Businesses such as Worthwhile are in a constant battle known as security. This battle is taken up in multiple fronts: physical, interactive, and technological. Physical security is pretty straight-forward. We put locks on our doors, we password-protect our computers and email, and we maintain regular backups of important data (usually multiple copies in more than one physical location).
Interactive security is a term I just made up on the spot, but it describes a process that we’ve had in place at Worthwhile for some time. I’m referring to our process of verifying that someone is who they say they are. For example, if a customer calls us and requests that we make some change to their account (reset an email or FTP password, add a new domain, change a DNS record), we go through a process to verify that this voice on the other end of the phone is authorized to request these changes. Like physical security, this is also fairly straight-forward, as we can clearly define a set of guidelines to help us make the right decision.
But here comes the kicker: technological security (Dan Wooster would call this “securing our bits” 
). Unlike both physical and interactive security which must only occasionally be adjusted, technological security is a constantly changing beast. Like any other company, Worthwhile takes a layered approach to technological security. We have firewalls, spam filters, and VPNs, and so on. No one product can protect everything. In addition, like many companies, Worthwhile relies on countless lines of third-party code. We use popular content management systems such as Joomla and WordPress, as well as third-party and custom plug-ins to provide specific functionality. All of these products contain known and unknown bugs. So, what can one do to deal with this situation? Here’s a few things that I consider to be essential:
1. Search for know vulnerabilities. I recently found secwatch.org which allows you to search several vulnerability databases at once. This search will help you answer the question: “is this code known to be insecure?” If so, it may be worth looking elsewhere for that functionality.

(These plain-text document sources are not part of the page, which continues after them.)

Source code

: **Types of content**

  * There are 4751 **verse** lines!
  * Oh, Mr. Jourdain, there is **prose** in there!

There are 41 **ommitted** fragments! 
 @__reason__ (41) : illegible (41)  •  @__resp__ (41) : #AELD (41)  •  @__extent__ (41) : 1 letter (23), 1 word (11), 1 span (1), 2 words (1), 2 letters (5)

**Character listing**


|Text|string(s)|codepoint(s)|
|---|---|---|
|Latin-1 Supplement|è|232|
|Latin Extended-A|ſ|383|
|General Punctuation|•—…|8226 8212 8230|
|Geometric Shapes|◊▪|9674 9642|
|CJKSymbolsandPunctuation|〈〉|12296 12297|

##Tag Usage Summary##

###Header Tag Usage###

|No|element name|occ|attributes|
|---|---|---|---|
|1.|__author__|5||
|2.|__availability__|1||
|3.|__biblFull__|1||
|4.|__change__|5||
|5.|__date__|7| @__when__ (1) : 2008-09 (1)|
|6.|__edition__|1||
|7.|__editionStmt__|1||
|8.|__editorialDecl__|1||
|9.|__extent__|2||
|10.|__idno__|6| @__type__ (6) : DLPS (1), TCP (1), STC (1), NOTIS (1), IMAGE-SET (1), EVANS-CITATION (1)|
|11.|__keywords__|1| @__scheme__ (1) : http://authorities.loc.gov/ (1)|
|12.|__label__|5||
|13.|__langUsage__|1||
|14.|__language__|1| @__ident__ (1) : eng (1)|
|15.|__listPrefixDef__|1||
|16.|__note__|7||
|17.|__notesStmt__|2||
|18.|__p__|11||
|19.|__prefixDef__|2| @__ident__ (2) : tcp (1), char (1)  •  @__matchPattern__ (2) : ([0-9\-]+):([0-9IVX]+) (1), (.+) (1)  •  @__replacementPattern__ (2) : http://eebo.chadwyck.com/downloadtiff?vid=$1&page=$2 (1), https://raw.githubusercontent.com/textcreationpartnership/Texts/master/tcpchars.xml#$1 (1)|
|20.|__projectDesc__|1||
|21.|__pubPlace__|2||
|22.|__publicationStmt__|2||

2. Personally perform a code review. Don’t simply download and install some WordPress plug-in that says it adds the best functionality since RSS feeds; review the code yourself to make sure that the developer took reasonable steps to protect his code from being exploited.
3. Contract with a security professional to perform a penetration test. We recently went through this process to test the security of our network infrastructure. The analyst we contracted with wasn’t able to enter our network, but he did make some recommendations to our on-going security efforts.
I remember 5 or 6 years ago, there was a statistic that an unfirewalled Windows machine connected to the Internet could only last 30–60 seconds without being infected with some virus/worm/trojan. Luckily for us all, Microsoft has since been taking a more active role in helping to protect Windows users. However, as the maintainer of a complex network of different architectures and applications, I must take additional steps to ensure security in all forms.